Between the 1960s and the 1990s, non-alignment was the official expression of Yugoslavia’s foreign policy. Pragmatic and financially oriented, it was marked by a Marxist utopianism and a political confidence generated by Tito’s military victory over fascism in south-central Europe. The armed struggle for political freedom came to occupy a central place in the Yugoslav political imaginary, as it did in much of the ‘third world’. Non-alignment insisted on all nations’ rights to political self-assertion: photographs from the era of decolonisation show a smiling Tito (often on the state ship Galeb – Seagull) with friendly black and brown (though mostly male) ‘third-world’ politicians. As Asian and African students entered Yugoslav universities, non-aligned solidarity was cast as the international version of the national policy of ‘brotherhood and unity’ in multi-ethnic federal Yugoslavia.
The project aims to organise a multi-disciplinary knowledge-exchange workshop in Rijeka, Croatia, provisionally titled ‘Non-alignment on the Move’. The workshop will bring together scholars and cultural practitioners ready to think comparatively about ways in which raced aspects of decolonisation and the cold war began to be de-realised by non-alignment.

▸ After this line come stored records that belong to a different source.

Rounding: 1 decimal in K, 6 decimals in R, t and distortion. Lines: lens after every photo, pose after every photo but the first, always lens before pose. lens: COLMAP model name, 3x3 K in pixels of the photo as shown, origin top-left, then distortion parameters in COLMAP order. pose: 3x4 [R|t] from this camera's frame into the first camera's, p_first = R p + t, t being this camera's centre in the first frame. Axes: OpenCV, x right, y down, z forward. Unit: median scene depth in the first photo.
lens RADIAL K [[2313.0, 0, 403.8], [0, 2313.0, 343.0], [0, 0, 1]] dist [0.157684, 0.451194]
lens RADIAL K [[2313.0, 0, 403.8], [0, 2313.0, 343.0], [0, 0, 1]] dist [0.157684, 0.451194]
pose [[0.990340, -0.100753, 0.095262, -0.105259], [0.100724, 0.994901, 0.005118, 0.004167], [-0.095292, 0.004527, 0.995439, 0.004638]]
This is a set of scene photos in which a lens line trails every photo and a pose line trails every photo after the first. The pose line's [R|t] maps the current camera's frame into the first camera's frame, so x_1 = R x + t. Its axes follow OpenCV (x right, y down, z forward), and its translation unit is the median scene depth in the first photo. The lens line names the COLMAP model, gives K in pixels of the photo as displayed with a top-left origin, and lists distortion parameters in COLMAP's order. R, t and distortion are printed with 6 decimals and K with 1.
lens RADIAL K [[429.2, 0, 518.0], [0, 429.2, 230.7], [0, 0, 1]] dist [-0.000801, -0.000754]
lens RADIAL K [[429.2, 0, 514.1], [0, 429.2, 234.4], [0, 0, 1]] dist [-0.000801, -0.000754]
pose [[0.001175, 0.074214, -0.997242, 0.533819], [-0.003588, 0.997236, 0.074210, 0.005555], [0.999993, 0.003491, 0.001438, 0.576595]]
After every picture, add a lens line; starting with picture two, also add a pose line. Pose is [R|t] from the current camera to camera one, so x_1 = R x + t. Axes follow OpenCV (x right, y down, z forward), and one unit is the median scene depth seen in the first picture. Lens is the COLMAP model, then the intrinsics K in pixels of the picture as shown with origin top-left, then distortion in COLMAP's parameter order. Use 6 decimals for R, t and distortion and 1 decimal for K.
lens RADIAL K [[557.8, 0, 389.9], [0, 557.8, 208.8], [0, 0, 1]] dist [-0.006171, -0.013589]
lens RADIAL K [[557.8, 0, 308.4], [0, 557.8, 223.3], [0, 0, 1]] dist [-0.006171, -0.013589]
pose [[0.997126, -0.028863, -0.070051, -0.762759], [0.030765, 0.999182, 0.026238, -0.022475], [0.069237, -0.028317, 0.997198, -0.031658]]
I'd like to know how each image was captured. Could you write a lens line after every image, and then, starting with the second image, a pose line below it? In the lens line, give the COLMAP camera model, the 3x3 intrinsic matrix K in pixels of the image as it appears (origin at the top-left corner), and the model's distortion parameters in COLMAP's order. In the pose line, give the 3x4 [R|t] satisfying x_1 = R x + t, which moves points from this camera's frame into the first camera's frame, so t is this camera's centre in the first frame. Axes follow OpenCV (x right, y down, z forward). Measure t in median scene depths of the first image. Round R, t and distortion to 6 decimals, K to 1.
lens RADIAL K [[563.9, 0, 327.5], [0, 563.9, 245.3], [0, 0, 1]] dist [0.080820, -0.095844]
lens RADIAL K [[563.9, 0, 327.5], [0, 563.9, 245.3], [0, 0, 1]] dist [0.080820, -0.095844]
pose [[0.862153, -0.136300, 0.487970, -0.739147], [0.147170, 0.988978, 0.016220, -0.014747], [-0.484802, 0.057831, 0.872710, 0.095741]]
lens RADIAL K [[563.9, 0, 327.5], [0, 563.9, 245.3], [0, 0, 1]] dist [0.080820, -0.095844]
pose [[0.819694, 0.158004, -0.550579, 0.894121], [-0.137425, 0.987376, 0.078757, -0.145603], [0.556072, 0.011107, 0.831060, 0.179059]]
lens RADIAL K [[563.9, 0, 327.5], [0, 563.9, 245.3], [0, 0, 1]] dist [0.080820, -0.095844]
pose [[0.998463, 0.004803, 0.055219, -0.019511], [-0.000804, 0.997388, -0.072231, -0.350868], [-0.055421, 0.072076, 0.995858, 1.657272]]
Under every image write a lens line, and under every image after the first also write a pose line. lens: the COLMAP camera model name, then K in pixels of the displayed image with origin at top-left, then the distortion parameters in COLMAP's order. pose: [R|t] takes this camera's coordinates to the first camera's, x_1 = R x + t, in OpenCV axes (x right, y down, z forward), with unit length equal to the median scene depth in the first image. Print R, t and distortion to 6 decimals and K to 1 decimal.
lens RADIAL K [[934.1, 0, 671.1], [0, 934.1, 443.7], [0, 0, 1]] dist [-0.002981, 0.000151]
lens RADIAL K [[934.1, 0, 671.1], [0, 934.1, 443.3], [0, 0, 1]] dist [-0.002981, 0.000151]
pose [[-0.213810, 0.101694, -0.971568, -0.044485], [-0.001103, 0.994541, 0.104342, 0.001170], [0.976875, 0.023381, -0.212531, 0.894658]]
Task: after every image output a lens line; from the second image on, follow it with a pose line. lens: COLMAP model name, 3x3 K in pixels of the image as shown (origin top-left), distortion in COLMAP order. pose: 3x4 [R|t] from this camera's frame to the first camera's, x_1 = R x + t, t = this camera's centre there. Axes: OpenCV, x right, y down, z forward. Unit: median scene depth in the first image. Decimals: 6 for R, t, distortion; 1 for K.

The core team of scholars will refer to the following inter-related archives, in order to begin to lay the foundations for future, more ambitious, events and funding applications.
• political publications from former Yugoslavia, which articulate Tito’s political programme (Prof Tvrtko Jakovina, University of Zagreb);
• government records held in UK, US, Canada and Africa, which establish how London sought to ward off non-aligned political rivalry (Dr Chris Prior, University of Southampton);
• the Mountbatten papers at the Hartley library in Southampton, which contain Jawaharlal Nehru’s papers (Dr Pritipuspa Mishra, University of Southampton);
• the British and Postcolonial literary canons, which problematise the emergence of decolonial whitenesses in the former empire (Prof. Stephen Morton, University of Southampton);
• canonical literatures from former Yugoslavia, which use non-aligned imaginaries in order to voice internal political critique (Dr Marina Protrka-Štimec, University of Zagreb);
• the literary canons from the Balkans and Africa, which both intersect and diverge in their representations of race, decolonisation and the cold war (Dr Ranka Primorac, University of Southampton); and
• The holdings of the City Museum of Rijeka, which include a key piece of Croatia’s national heritage – Tito’s ship Galeb, used to make political trips across the world (Jakovina and two additional invited Croatia-based participants – possibly the economist Paul Stubbs and the art historian Ljiljana Kolešnik).